Negli ultimi anni sono stati contati quasi 600 relitti lungo le coste del Giappone: a bordo, talvolta, i corpi in decomposizione di uomini che si erano spinti sui loro «legni» in acque decisamente troppo aperte. Poi le correnti, le tempeste, chissà. Una tale quantità di morti che, sempre secondo il report, ha creato veri e propri «villaggi di vedove» sulla costa orientale nordcoreana.

«Per forza i cinesi si spingono a cercare pesce in ogni dove: un miliardo e mezzo di persone devono mangiare, sennò non le controlli» commenta il presidente del Cesi. «E trattandosi di una potenza in crescita, sono cresciute anche le richieste del suo popolo. È il problema principale del potere: la quotidianità dei propri cittadini. Per questo sono così aggressivi nel Mar cinese: perché lì c’è il pesce». Ma anche per questo pochi giorni fa il presidente Xi Jinping ha definito «vergognosa» la quantità di cibo sprecata, richiamando a comportamenti più morigerati e magari a rinunciare a un piatto quando si va al ristorante.

Questo non evita che nel Mar cinese meridionale il confronto geostrategico tra Stati Uniti e Cina raggiunga livelli di guardia. Pechino qui schiera pescherecci anche militarizzati, la consistente milizia navale, che creare azioni di disturbo e piccoli incidenti, come una guerriglia in acque disputatissime. Politica e pesce, sempre il pesce. Si va a prenderlo fino in Sudamerica e in Africa.

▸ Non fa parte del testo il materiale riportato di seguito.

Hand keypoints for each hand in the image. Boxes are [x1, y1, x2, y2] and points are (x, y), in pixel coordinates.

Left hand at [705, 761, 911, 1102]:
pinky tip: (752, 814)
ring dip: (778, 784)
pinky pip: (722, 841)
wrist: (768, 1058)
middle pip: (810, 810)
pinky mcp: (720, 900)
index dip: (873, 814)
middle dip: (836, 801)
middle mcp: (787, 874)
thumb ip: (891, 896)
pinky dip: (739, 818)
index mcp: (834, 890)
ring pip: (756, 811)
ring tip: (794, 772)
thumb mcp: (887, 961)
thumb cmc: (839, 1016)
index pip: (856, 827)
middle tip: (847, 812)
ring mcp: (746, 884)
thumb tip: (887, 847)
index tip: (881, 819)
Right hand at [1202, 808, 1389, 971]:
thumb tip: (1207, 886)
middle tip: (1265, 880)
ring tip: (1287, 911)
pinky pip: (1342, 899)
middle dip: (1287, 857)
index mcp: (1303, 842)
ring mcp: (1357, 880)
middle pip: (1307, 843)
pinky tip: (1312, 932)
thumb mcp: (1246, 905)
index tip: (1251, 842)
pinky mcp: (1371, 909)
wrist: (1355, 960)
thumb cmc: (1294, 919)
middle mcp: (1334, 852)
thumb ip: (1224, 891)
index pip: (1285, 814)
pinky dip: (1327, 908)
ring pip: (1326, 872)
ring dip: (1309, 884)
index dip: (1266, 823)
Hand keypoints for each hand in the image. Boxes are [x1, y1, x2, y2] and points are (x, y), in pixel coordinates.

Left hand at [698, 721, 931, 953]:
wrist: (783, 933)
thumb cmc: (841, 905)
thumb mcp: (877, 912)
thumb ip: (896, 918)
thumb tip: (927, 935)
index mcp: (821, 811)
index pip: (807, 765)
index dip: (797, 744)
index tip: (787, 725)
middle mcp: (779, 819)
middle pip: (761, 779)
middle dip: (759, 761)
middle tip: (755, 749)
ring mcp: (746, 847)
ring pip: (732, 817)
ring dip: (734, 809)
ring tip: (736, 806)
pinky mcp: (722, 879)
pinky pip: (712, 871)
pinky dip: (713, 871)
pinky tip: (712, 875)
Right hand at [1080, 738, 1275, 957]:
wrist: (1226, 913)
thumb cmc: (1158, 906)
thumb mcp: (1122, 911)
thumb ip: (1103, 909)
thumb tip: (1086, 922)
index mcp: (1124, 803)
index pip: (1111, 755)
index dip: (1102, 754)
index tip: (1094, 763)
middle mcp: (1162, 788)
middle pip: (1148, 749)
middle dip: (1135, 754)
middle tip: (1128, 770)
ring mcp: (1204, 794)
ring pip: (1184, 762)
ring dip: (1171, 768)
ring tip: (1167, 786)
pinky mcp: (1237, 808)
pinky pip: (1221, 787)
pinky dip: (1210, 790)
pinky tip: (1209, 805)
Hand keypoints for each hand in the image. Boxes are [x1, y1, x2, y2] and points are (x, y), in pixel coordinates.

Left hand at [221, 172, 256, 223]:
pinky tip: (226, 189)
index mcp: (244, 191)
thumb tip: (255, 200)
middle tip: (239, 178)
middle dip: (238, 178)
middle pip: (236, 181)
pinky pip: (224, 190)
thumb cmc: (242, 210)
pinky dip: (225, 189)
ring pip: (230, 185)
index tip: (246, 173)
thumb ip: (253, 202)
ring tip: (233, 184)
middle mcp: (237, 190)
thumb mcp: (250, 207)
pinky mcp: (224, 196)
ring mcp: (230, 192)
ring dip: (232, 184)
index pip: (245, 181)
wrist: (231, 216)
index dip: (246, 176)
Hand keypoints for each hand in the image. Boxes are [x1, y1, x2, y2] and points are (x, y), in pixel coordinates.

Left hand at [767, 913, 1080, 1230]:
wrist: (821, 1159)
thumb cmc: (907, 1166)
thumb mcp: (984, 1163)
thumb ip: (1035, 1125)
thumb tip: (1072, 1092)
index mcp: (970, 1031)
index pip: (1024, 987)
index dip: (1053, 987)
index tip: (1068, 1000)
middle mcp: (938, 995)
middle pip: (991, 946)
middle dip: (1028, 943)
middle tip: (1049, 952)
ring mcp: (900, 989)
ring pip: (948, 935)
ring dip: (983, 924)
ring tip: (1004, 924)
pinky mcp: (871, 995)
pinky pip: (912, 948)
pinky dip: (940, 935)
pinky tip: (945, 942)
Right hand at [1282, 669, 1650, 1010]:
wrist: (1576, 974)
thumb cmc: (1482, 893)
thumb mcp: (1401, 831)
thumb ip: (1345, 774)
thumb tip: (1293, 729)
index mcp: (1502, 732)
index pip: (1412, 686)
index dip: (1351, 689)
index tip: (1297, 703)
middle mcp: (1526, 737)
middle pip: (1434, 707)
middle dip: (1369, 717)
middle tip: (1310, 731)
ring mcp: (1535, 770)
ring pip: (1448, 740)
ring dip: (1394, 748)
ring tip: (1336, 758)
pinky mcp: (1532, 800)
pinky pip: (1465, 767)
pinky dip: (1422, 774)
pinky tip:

Flotte enormi – anche con «super pescherecci», simili a cargo e capaci di incamerare l’equivalente di 13 aerei jumbo – si posizionano lungo la linea di demarcazione delle acque territoriali altrui, oppure dentro, grazie a concessioni ottenute a prezzi ridicoli, e calano infinite reti. Sulla costa i piccoli pescatori locali, abituati da secoli a usare canoe artigianali, ormai «prendono» poco e le proteste diventano sempre più forti. In Senegal, Mauritania, Ghana, Liberia e Costa d’Avorio – testimoniano i giornali locali – negli ultimi sei mesi la presenza dei cinesi è diventata insostenibile, anche perché coincide con la devastante crisi economica aggravata dal coronavirus.

In Argentina l’aggressività di Pechino è combattuta con più veemenza e in casi eclatanti la Guardia costiera di Buenos Aires ha sparato (i video sono su YouTube). Proprio dall’Argentina tornavano i due pescherecci sequestrati in Indonesia poche settimane fa. Cinque persone sono state arrestate per tratta di esseri umani: marinai indonesiani imbarcati come forza lavoro erano tenuti in condizione di semi schiavitù dai cinesi. Si è saputo di abusi sessuali. Secondo le testimonianze tre uomini sono stati gettati nell’oceano, mentre il cadavere di un ventenne era chiuso nel freezer della barca insieme ai calamari congelati. Piccola nota grottesca in un mondo drammaticamente caldo.